Edit: I've been reading through MESA a bit and I can say that it's not an option. They state that their GLSL compiler support only version 1.2. That is VERY old one. I need for my projects at least GLSL 1.5.
Upvotes: 3
Views: 1712
Reputation: 162164
OpenGL is not some library, but an API. The installed graphics driver implement OpenGL and your programm loads OpenGL from the drivers. Mesa3D is the set of open source drivers and implementation of the OpenGL API for Linux. But if you install NVidia or AMD/ATI propriatary drivers, it will be those who implement OpenGL on your system.
For development the only thing you need to know is, that your program shall dynamically link against libGL.so (Linux) or opengl32.dll (Windows) and that any functionality beyond OpenGL-1.1 is made available through the so called extension system, which is most easily utilized through a library like GLEW ( http://glew.sf.net ).

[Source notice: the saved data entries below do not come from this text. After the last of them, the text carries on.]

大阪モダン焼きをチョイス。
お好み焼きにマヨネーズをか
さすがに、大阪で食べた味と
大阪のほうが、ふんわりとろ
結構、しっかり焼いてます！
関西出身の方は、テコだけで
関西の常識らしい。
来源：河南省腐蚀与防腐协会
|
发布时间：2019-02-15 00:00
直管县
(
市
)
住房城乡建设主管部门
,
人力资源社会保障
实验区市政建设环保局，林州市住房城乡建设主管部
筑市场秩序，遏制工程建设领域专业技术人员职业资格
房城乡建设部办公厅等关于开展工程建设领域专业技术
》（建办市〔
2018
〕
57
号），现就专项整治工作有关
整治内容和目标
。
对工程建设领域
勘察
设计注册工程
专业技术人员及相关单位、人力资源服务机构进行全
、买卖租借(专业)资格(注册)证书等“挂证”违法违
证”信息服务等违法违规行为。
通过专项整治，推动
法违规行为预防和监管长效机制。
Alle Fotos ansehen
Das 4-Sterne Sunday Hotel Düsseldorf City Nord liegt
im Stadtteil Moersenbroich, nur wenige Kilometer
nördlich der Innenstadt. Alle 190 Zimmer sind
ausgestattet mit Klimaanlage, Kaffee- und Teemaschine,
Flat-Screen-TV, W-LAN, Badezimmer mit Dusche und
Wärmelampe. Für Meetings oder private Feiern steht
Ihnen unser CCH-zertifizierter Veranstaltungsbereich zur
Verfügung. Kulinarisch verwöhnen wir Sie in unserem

There is no library you need to install or link into your program!
The OpenGL implementation of a system is, of course, a library, but all OpenGL implementations implement the same API, and it is this API you use.
For development under Windows the compilers should ship the right headers (MinGW, Cygwin and Microsoft's SDK come with it), plus a linker information library stub called opengl32.lib.
Under Linux for development you install the Mesa3D development libraries, which supply you with the minimal header and a stub libGL.so giving the linker the information to build the right import table into the executable.
Your program doesn't need to include some OpenGL, but rather expects it to be installed on the system – an assumption very safe to be made. Even Windows Vista and 7 ship with some OpenGL implementation and in Linux it's a commonly installed thing. On MacOS X it's always present, as the whole OS X GUI builds upon OpenGL.